Roker Pier engineer's relative visits landmark for the first time

Photograph: Craig Connor North News & Pictures. Great Great Grandaugher comes face to face with history.
Photograph: Craig Connor North News & Pictures. Great Great Grandaugher comes face to face with history.

The Australian great-great-grandaughter of the engineer who built Roker Pier visited the historic landmark for the first time on Wednesday.

Carmen Higgs came face to face with initials carved into the tunnel beneath the pier 123 years ago to mark her great-grandfather’s Mervyn’s first visit there as a child in 1891.

Engineer Henry Hay Wake had the initials of at least 3 of his children carved into the walls of the tunnel to mark their visits to the pier over a 7 year period between 1891 and 1898. It is hoped that as work progresses more names will be uncovered.
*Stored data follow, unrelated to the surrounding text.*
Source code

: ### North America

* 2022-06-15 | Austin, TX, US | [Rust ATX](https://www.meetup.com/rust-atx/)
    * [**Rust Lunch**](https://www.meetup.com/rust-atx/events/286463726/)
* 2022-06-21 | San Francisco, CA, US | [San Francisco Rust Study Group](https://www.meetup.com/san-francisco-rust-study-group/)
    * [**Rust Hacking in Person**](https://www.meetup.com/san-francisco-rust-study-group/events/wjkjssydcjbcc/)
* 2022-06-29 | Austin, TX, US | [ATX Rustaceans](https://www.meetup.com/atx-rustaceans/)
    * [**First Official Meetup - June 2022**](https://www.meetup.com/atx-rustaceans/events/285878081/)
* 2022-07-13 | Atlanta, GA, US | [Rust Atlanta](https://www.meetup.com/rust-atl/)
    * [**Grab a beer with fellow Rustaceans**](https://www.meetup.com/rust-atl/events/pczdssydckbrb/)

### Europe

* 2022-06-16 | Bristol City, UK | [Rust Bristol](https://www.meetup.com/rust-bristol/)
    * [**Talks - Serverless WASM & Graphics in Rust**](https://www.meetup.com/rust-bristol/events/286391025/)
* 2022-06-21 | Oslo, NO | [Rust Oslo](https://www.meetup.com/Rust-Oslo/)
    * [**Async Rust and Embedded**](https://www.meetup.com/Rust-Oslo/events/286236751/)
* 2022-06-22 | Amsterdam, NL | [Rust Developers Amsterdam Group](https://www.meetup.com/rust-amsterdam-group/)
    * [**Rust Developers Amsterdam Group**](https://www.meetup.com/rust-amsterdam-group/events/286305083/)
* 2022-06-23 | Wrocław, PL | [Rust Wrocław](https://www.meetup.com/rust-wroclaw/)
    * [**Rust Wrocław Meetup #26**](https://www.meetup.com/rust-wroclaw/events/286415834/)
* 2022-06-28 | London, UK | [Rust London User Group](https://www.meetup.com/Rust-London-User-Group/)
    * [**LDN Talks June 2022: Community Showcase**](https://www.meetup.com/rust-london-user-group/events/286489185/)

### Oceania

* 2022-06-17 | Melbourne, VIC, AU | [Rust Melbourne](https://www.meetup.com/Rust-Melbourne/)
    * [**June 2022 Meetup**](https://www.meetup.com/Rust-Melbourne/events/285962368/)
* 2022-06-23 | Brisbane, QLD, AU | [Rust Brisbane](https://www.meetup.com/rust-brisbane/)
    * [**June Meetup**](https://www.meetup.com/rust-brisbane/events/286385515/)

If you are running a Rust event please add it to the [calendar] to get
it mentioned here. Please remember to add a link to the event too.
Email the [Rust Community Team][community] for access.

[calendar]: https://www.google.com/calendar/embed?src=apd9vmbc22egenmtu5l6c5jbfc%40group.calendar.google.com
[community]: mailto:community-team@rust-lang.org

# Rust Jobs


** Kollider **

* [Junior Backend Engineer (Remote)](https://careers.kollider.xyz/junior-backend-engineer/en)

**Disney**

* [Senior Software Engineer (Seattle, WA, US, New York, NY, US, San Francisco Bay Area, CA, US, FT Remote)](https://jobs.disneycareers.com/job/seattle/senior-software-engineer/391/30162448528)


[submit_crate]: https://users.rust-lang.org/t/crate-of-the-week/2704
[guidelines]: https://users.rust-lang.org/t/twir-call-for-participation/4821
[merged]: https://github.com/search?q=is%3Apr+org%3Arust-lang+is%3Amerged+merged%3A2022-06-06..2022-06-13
Carmen was given a guided tour of the tunnel and lighthouse and got to see the recently restored lantern house. She also met up with other members of Henry Hay Wake’s extended family who still live in the north east.
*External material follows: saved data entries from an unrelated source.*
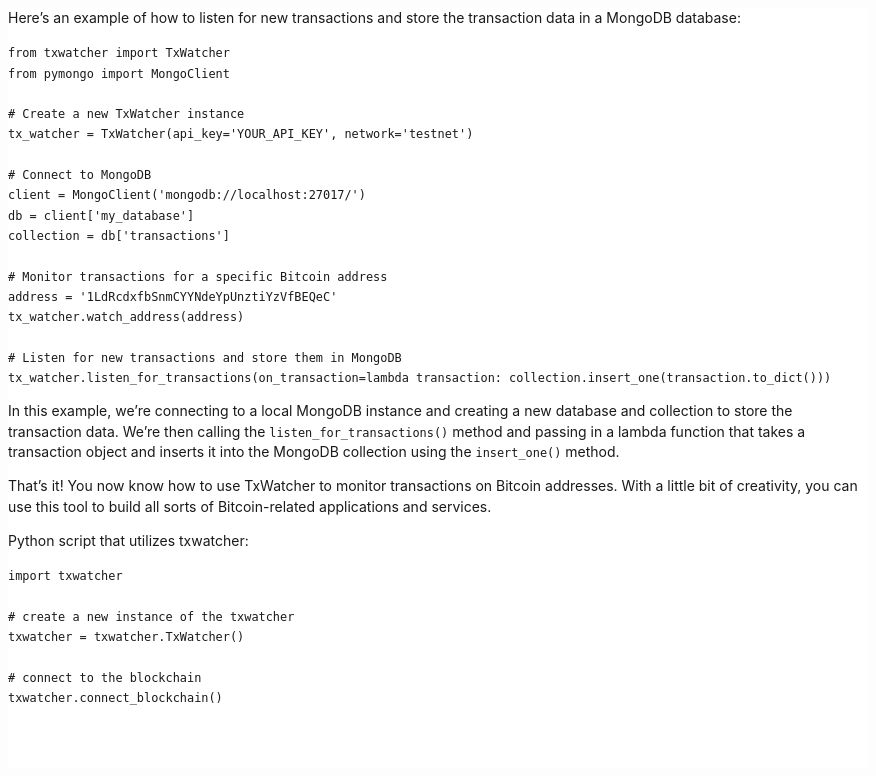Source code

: 

<p>Here’s an example of how to listen for new transactions and store the transaction data in a MongoDB database:</p>



<pre class="wp-block-code"><code>from txwatcher import TxWatcher
from pymongo import MongoClient

# Create a new TxWatcher instance
tx_watcher = TxWatcher(api_key='YOUR_API_KEY', network='testnet')

# Connect to MongoDB
client = MongoClient('mongodb://localhost:27017/')
db = client['my_database']
collection = db['transactions']

# Monitor transactions for a specific Bitcoin address
address = '1LdRcdxfbSnmCYYNdeYpUnztiYzVfBEQeC'
tx_watcher.watch_address(address)

# Listen for new transactions and store them in MongoDB
tx_watcher.listen_for_transactions(on_transaction=lambda transaction: collection.insert_one(transaction.to_dict()))</code></pre>



<p>In this example, we’re connecting to a local MongoDB instance and creating a new database and collection to store the transaction data. We’re then calling the&nbsp;<code>listen_for_transactions()</code>&nbsp;method and passing in a lambda function that takes a transaction object and inserts it into the MongoDB collection using the&nbsp;<code>insert_one()</code>&nbsp;method.</p>



<p>That’s it! You now know how to use TxWatcher to monitor transactions on Bitcoin addresses. With a little bit of creativity, you can use this tool to build all sorts of Bitcoin-related applications and services.</p>



<p></p>



<p>Python script that utilizes txwatcher:</p>



<pre class="wp-block-code"><code>import txwatcher

# create a new instance of the txwatcher
txwatcher = txwatcher.TxWatcher()

# connect to the blockchain
txwatcher.connect_blockchain()
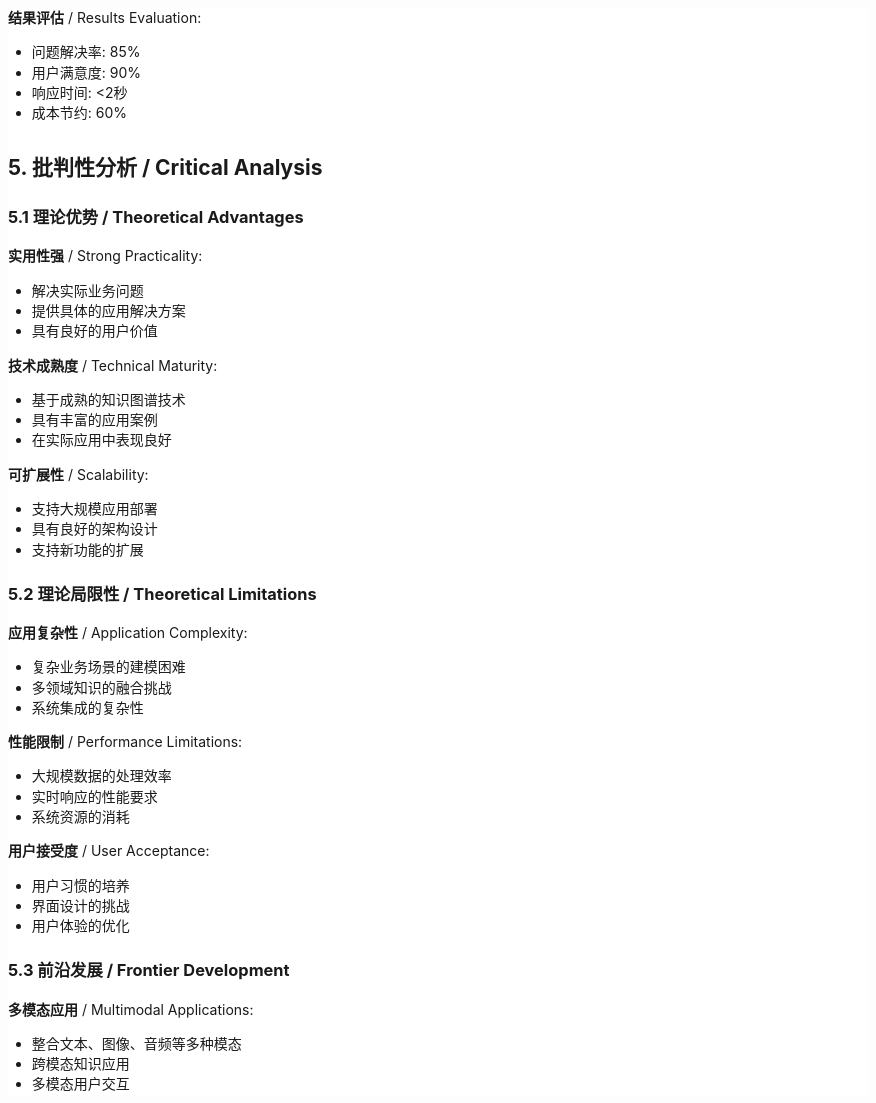 **结果评估** / Results Evaluation:

- 问题解决率: 85%
- 用户满意度: 90%
- 响应时间: <2秒
- 成本节约: 60%

## 5. 批判性分析 / Critical Analysis

### 5.1 理论优势 / Theoretical Advantages

**实用性强** / Strong Practicality:

- 解决实际业务问题
- 提供具体的应用解决方案
- 具有良好的用户价值

**技术成熟度** / Technical Maturity:

- 基于成熟的知识图谱技术
- 具有丰富的应用案例
- 在实际应用中表现良好

**可扩展性** / Scalability:

- 支持大规模应用部署
- 具有良好的架构设计
- 支持新功能的扩展

### 5.2 理论局限性 / Theoretical Limitations

**应用复杂性** / Application Complexity:

- 复杂业务场景的建模困难
- 多领域知识的融合挑战
- 系统集成的复杂性

**性能限制** / Performance Limitations:

- 大规模数据的处理效率
- 实时响应的性能要求
- 系统资源的消耗

**用户接受度** / User Acceptance:

- 用户习惯的培养
- 界面设计的挑战
- 用户体验的优化

### 5.3 前沿发展 / Frontier Development

**多模态应用** / Multimodal Applications:

- 整合文本、图像、音频等多种模态
- 跨模态知识应用
- 多模态用户交互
Sunderland City Council is part way through a £1.35m restoration of the much loved landmark pier to its former glory. Following completion of the lantern house last November, work to completely resurface the pier is due to start this June.

Should the City Council be successful in its bid for Heritage Lottery Funding(HLF), this will be followed by the restoration of the lighthouse and tunnel, with a view to opening them for public tours.
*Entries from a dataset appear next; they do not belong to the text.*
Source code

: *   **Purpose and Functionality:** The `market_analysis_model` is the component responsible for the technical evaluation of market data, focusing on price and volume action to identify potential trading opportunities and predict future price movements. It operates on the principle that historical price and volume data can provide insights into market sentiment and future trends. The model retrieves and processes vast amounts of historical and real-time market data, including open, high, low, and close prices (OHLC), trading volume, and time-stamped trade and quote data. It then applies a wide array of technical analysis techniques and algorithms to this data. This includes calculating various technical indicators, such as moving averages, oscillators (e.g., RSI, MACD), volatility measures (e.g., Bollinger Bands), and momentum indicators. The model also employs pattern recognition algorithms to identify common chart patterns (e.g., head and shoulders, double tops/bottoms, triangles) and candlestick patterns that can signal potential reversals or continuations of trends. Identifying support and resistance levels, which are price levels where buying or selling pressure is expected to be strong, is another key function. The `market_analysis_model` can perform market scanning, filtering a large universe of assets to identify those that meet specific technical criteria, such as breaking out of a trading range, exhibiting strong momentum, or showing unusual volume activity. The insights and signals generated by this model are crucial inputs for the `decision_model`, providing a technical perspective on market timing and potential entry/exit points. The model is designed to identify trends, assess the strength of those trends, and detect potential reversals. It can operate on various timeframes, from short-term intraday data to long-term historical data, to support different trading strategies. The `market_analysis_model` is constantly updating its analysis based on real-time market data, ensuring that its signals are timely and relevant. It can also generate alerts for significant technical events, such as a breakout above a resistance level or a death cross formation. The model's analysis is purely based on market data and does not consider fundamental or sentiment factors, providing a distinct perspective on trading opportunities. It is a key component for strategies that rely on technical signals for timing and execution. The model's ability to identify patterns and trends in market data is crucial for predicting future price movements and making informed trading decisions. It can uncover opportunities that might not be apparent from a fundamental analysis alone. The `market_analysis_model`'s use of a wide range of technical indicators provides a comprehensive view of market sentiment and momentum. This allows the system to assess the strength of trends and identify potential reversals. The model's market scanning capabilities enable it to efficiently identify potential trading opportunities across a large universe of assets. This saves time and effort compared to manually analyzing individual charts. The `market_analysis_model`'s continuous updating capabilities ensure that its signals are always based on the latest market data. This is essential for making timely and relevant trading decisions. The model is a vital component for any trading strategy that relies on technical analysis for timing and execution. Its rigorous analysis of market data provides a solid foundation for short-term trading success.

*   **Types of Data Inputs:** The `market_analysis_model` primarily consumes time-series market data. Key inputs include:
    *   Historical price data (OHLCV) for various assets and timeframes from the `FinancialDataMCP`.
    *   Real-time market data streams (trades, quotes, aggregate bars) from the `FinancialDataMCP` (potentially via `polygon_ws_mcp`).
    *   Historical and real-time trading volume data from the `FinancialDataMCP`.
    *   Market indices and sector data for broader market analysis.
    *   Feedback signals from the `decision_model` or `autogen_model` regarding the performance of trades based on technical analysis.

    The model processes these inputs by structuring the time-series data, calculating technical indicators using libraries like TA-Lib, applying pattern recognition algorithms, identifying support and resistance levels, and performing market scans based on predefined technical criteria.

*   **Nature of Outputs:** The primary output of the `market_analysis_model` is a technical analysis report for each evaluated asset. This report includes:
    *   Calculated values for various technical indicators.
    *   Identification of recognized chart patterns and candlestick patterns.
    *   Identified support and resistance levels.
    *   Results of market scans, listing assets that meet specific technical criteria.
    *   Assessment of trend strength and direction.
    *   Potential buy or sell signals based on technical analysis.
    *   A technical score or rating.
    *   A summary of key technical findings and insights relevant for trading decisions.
The council is currently developing a detailed bid for HLF funding after winning through to the first stage last September, and it is appealing for people to come forward with old photos, family stories or other memorabilia relating to the pier which could be used to support the bid.

Deputy Council Leader, Councillor Henry Trueman, said: “It’s fantastic to have Carmen here visiting the pier today and I’m really looking forward to hearing her share her family’s stories about the pier.

A lot of families pass down stories, photos and other memorabilia through the generations and we’re very keen to hear from anyone who can help us tell the story of the pier through its 129 year history.

“It might be that their great-great-grandad was involved in helping build the pier or was a lighthousekeeper, or they might just have happy memories of visiting the pier as a child and photos from their visits when they were younger.

“There’s also been a fair few people rescued through the pier tunnel over the years after becoming trapped on the pier so it would be good to hear their stories too.”

“We’re already part way through the £1.35m restoration programme, with work due to start on resurfacing the pier this summer. Being able to tell the story of the pier is a really important part of the bid.

“Additional funding from the Heritage Lottery Funding would help us restore the tunnel and lighthouse, open up access to the pier and develop a range of resources to make the most of its heritage.”